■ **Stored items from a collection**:
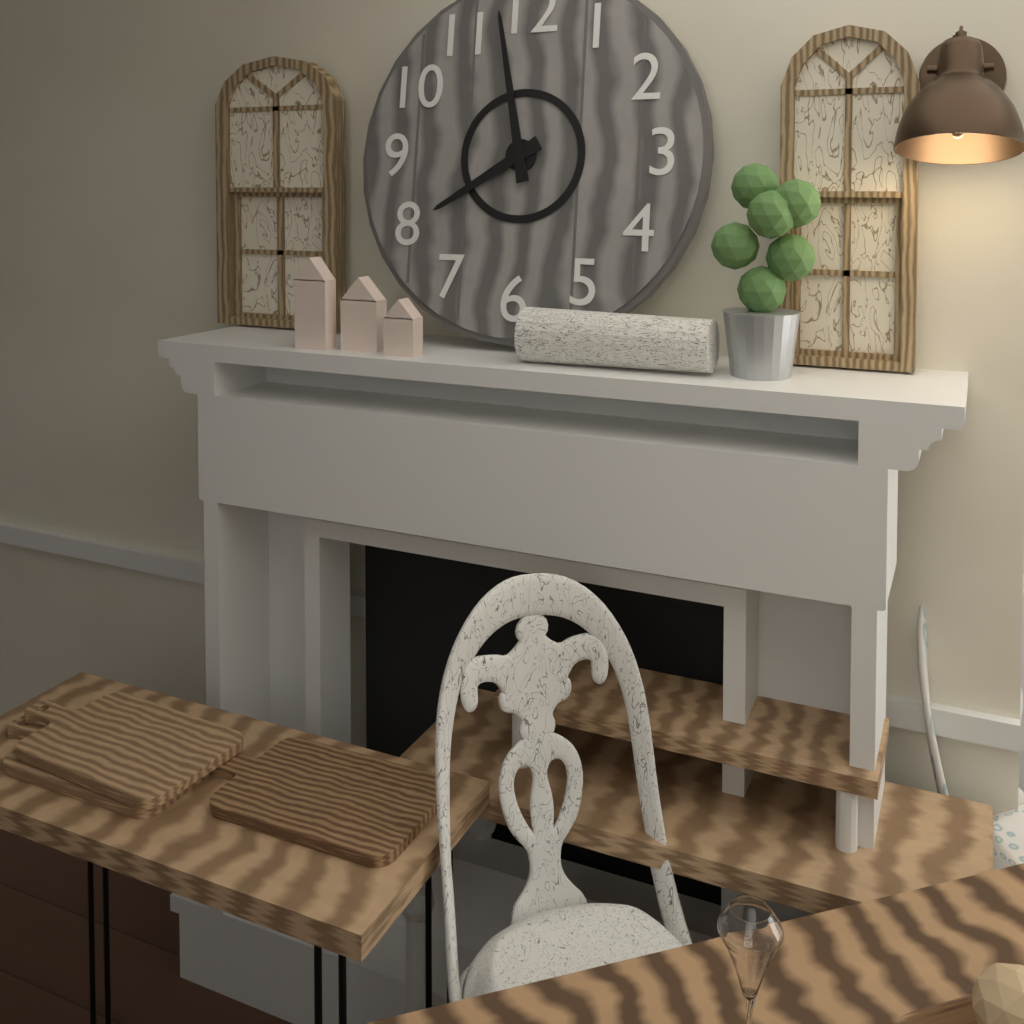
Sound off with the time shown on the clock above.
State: 7:58
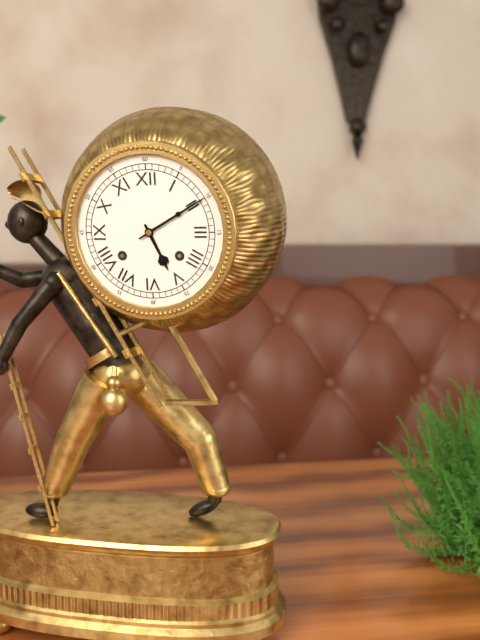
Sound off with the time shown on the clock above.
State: 5:10
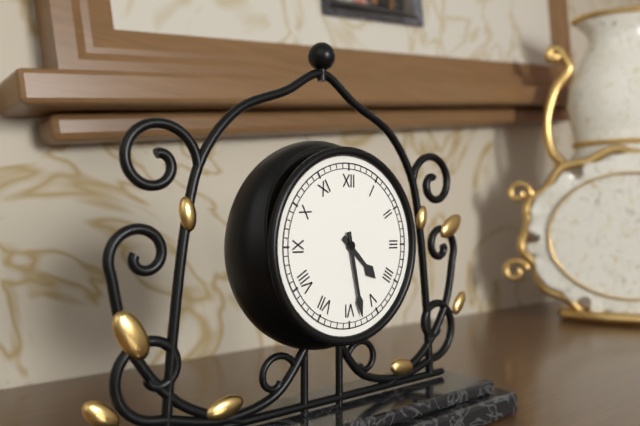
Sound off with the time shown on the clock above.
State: 4:28
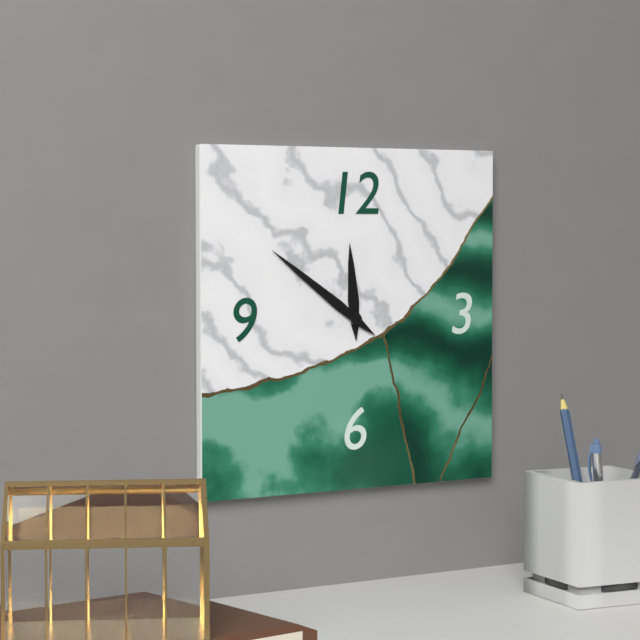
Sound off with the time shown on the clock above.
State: 11:51
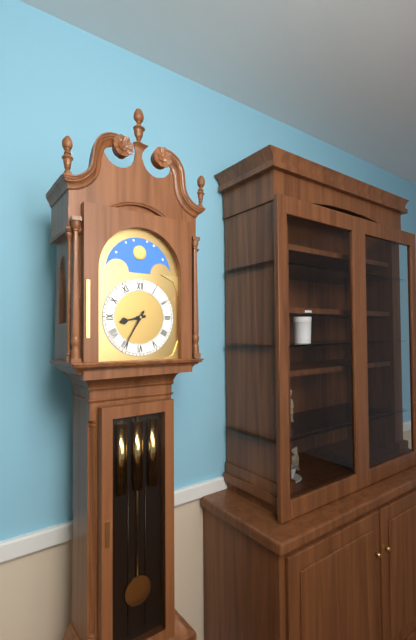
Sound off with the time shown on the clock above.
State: 8:35
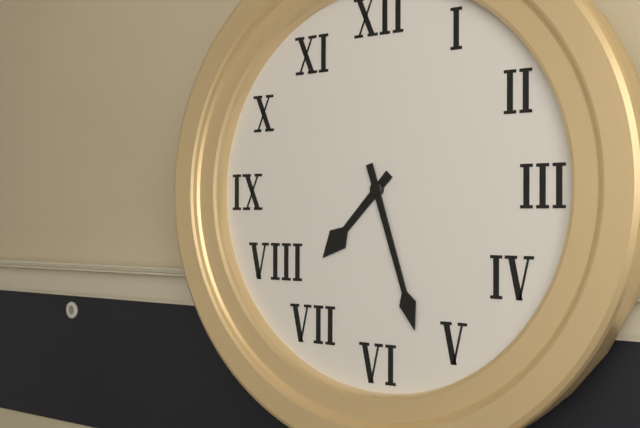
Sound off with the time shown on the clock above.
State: 7:27
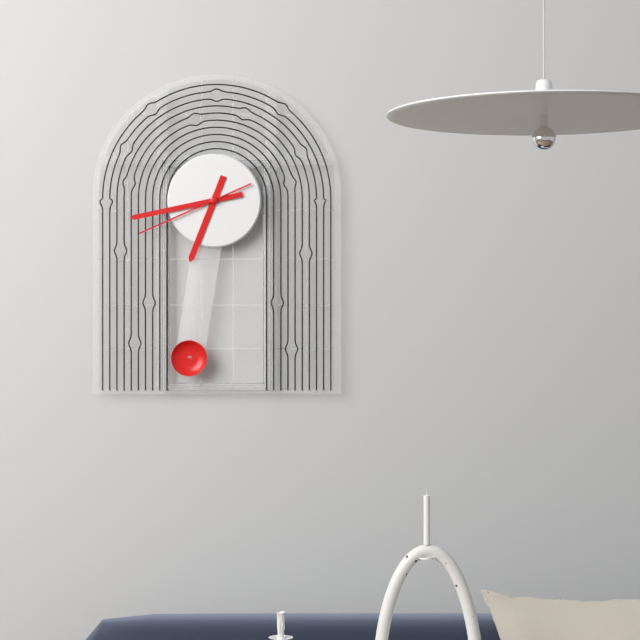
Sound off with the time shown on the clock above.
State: 6:43:41
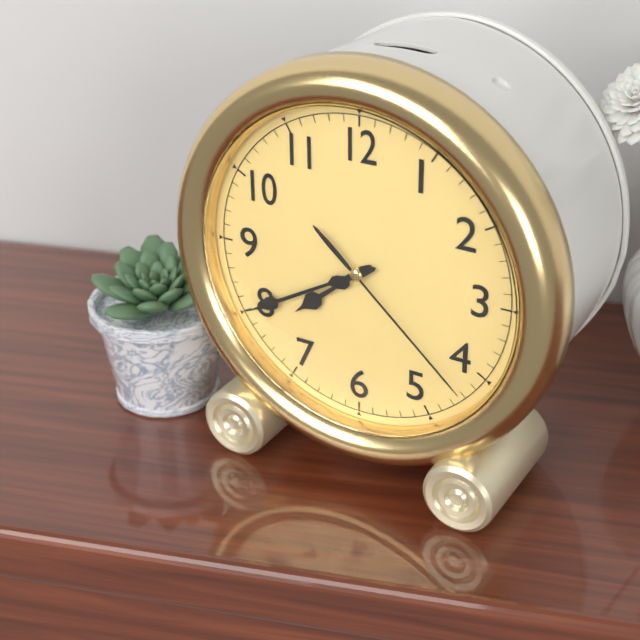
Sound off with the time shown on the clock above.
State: 7:40:22
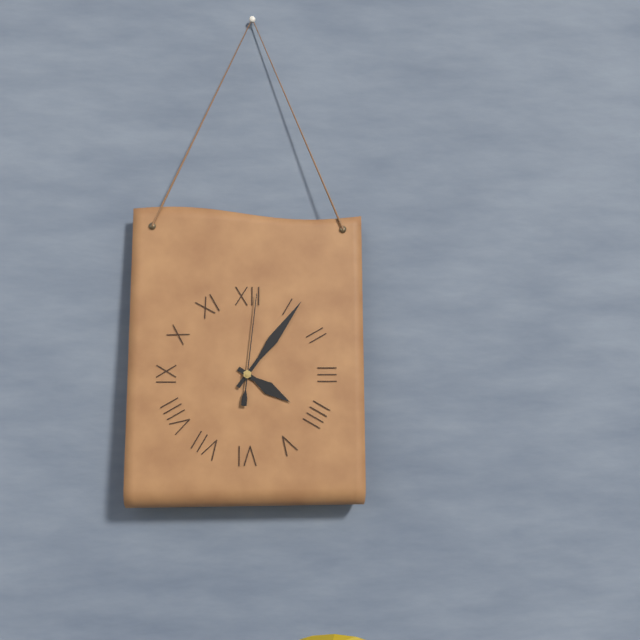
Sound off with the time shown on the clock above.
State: 4:06:01
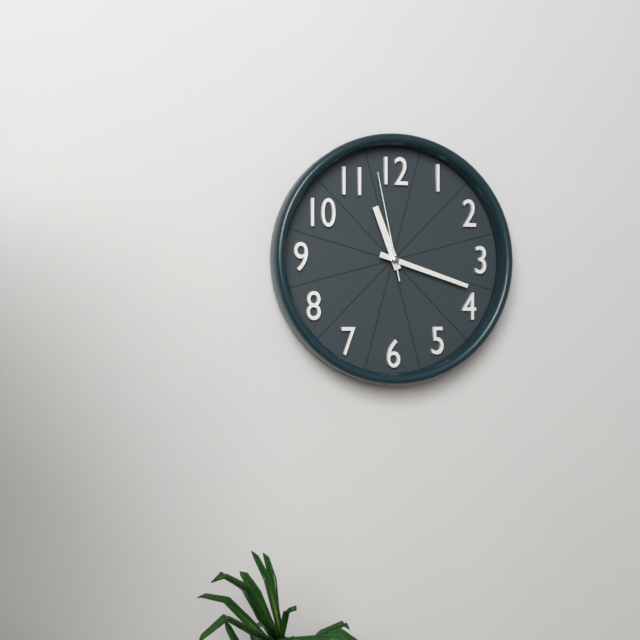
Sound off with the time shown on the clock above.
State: 11:18:58
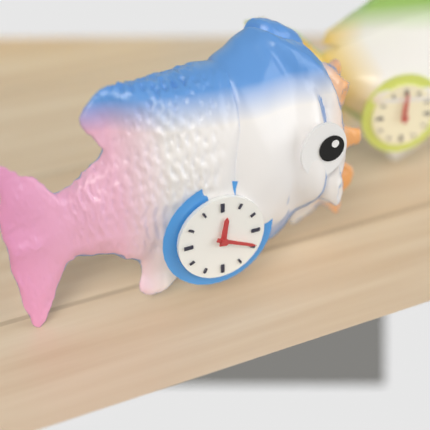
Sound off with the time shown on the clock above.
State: 12:19
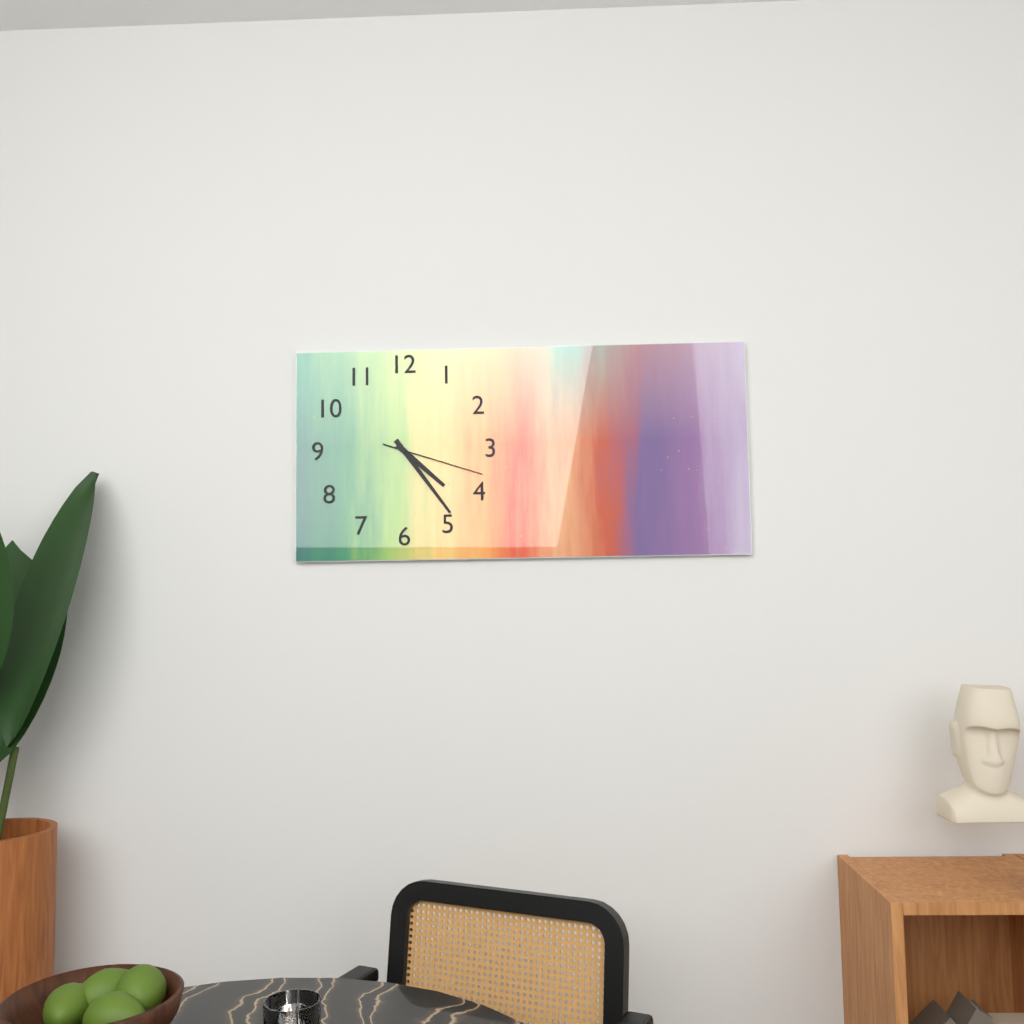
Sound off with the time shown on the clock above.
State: 4:24:18
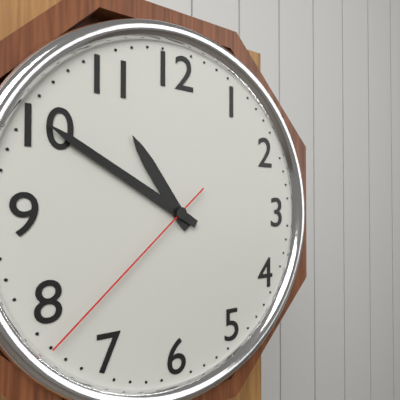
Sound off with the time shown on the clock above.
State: 10:50:38
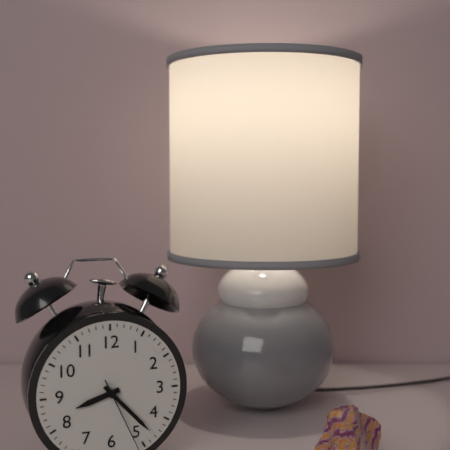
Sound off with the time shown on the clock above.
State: 8:23:26
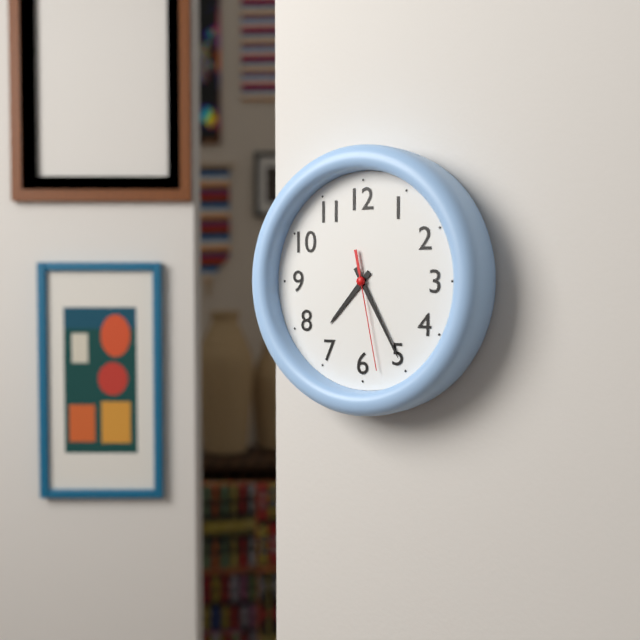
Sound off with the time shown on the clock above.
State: 7:25:28
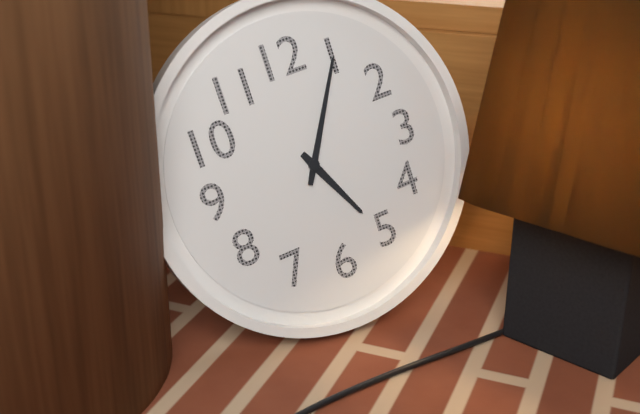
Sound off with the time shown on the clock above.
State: 5:05
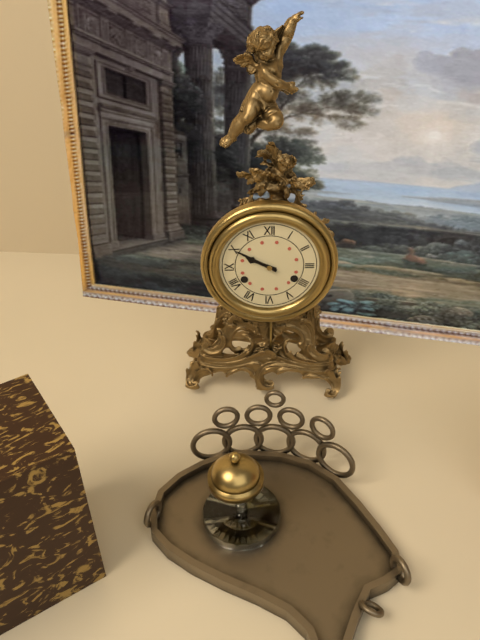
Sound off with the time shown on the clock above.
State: 9:50
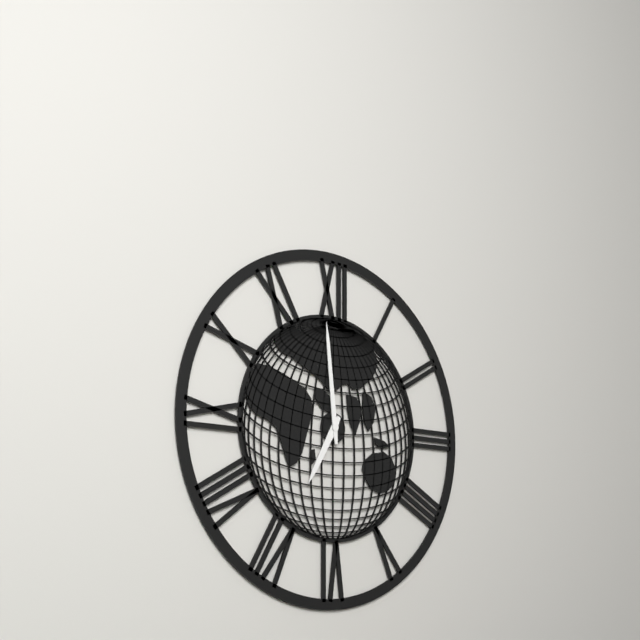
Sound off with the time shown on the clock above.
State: 6:59
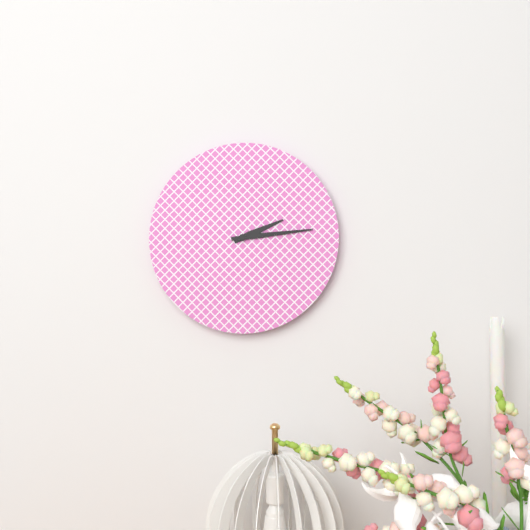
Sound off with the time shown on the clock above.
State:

■ **WORK TO BE COMPLETED**: Can you copy out all of the records above word for word, leaving out the picture lines?

■ **THE ANSWER**:
Sound off with the time shown on the clock above.
State: 7:58
Sound off with the time shown on the clock above.
State: 5:10
Sound off with the time shown on the clock above.
State: 4:28
Sound off with the time shown on the clock above.
State: 11:51
Sound off with the time shown on the clock above.
State: 8:35
Sound off with the time shown on the clock above.
State: 7:27
Sound off with the time shown on the clock above.
State: 6:43:41
Sound off with the time shown on the clock above.
State: 7:40:22
Sound off with the time shown on the clock above.
State: 4:06:01
Sound off with the time shown on the clock above.
State: 11:18:58
Sound off with the time shown on the clock above.
State: 12:19
Sound off with the time shown on the clock above.
State: 4:24:18
Sound off with the time shown on the clock above.
State: 10:50:38
Sound off with the time shown on the clock above.
State: 8:23:26
Sound off with the time shown on the clock above.
State: 7:25:28
Sound off with the time shown on the clock above.
State: 5:05
Sound off with the time shown on the clock above.
State: 9:50
Sound off with the time shown on the clock above.
State: 6:59
Sound off with the time shown on the clock above.
State:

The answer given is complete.